暗處的黑影倒是沒有大為生氣,只是略有些奇怪地問道。
盡管是在晚上,屋子里燈火昏黃,看不真切,但從譚軒的聲音也能聽得出來,她的年紀不會太大,最多也就是四五十歲,居然是止水祖師的徒弟。止水祖師收她為徒的時候,至少也該是古稀之齡了。
譚軒冷“哼”了一聲。
止水祖師雖然沒有和她談到過當年殺鬼子的事情,但譚軒何等聰明,從這老鬼子的話語之中,就能推測出來,此人當年肯定吃過師父的大虧,不然,也不至于幾十年過去,還這么切齒痛恨不已。
“你們東島人,表面上彬彬有禮,實際上殘忍暴虐。當年侵犯我們的國家,犯下了滔天的罪行。
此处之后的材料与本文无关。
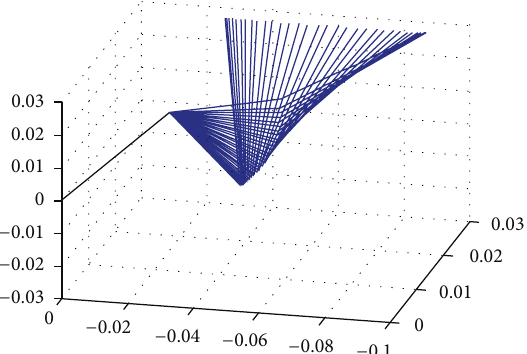
Figure 29: Motion due to shoulder griddle, glenohumerals, and elbow joint movement.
你們這些老鬼子,一個個死有余辜。我師父只恨殺得太少。時至今日,你們依舊是狗改不了吃屎。綁架人質,卑鄙無恥。”
“八嘎牙魯!”
暗處的黑影暴怒起來。
“你們支那人,就是劣等民族,天生就應該被奴役!我們大和民族,才是天照大神的子孫是神的民族,是最高貴的。你敢侮辱我們大和民族,今天讓你死無葬身之地!”
“老祖,殺了這個支那女人,為我們柳生家族的前輩英靈報仇!”
柳生雄一在一旁恨恨地說道,盯住譚軒,雙眼射出狼一樣的寒光。
到了這當口,這鬼子滿嘴的仁義道德自然都拋到了一邊,露出了本來面目。
“滾出來!”
譚軒又是一聲怒叱口 “別像頭老鼠一樣,永遠躲在陰暗的地溝里。有本事出來和我決戰。當年我師父放你一條生路,讓你芶且偷生了幾十年,今天就讓我來了結你!”
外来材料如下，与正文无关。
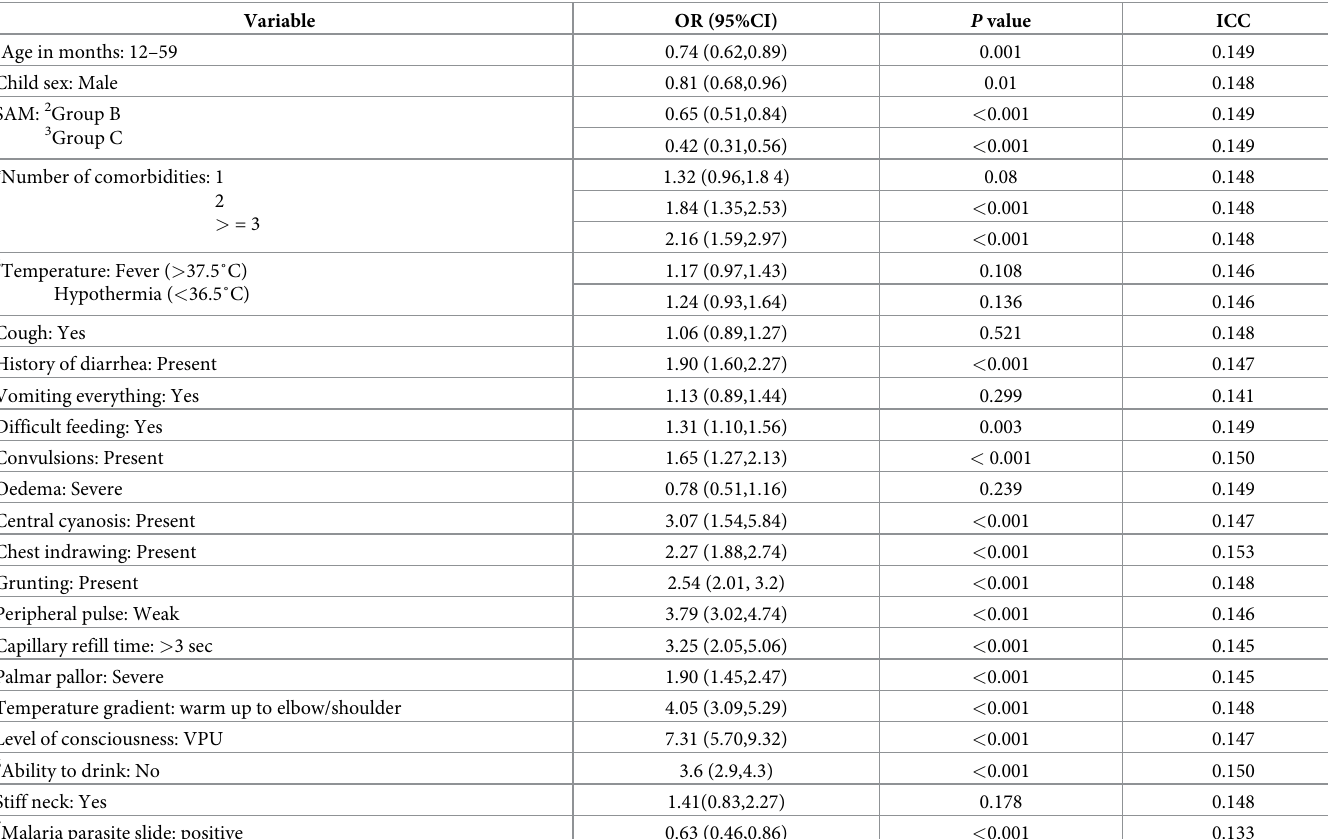
Table 4. Complete cases univariable analysis for association with mortality among children admitted with severe acute malnutrition (all groups A, B and C) between April 2014 and November 2016. Variable OR (95%CI)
“嘎嘎,好大的口氣…你不過跟著趙止水那個老東西學了點武術的皮毛,就自以為了不起。好,我就親自出手教訓教訓你,讓你見識一下,什么是真正的‘九鬼流’功夫!”
暗處的陰影大笑起來,深夜之中,如夜梟狂叫一般,遠遠傳了開去,令人渾身寒毛倒豎。
隨著這陣夜梟般的狂笑,被黑暗籠罩的陰影終于一步步向前走來,漸漸在慘淡的燭火之下顯現出他真實的模樣。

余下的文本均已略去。